The Vatican on Thursday (Sept. 13) issued the “firmest possible condemnation” for the mob attacks that led to the death of the U.S. ambassador in Libya, one day after seeming to blame people who intentionally provoked Muslims.
The Vatican’s chief spokesman, the Rev. Federico Lombardi, said that nothing can “justify the activity of terrorist organizations and homicidal violence.”
His words struck a different tone from the Vatican’s initial reaction on Wednesday, when Lombardi warned against the “tragic results” of “unjustified offense and provocations” against Muslim sensitivities.
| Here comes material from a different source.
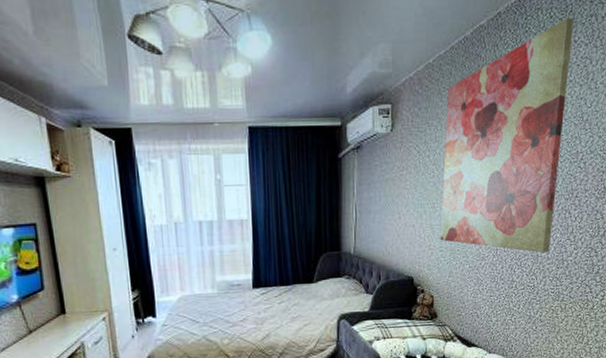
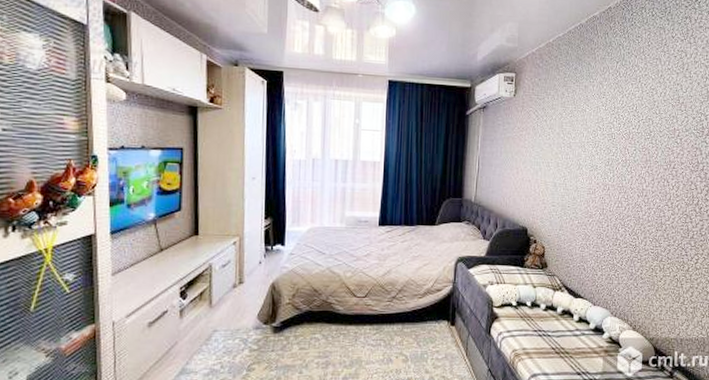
wall art: present [440,18,574,253] -> none [553,17,671,216]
“Along with our sadness, mourning and prayers for the victims, we again express the hope that, despite this latest tragedy, the international community may discover the most favorable ways to continue its commitment in favor of peace in Libya and the entire Middle East,” Lombardi said on Thursday.
Lombardi’s first statement on the attacks had been criticized as “outrageous” by conservative Catholic commentator Phil Lawler. “The first order of business, for civilized people, is a clear, unequivocal, and absolute condemnation of the killings,” he wrote on the Catholic Culture website.
Muslim protests across the Middle East, allegedly sparked by an anti-Islam film produced in the U.S., threaten to overshadow Pope Benedict XVI’s delicate visit to Lebanon, which is due to start on Friday.
In an interview with the French newspaper Le Figaro, the Vatican secretary of state, Cardinal Tarcisio Bertone, stressed that Benedict is coming as a “messenger of peace.” The region’s “growing tensions,” he added, have “strengthened” his desire to travel there to “promote peace and express solidarity.”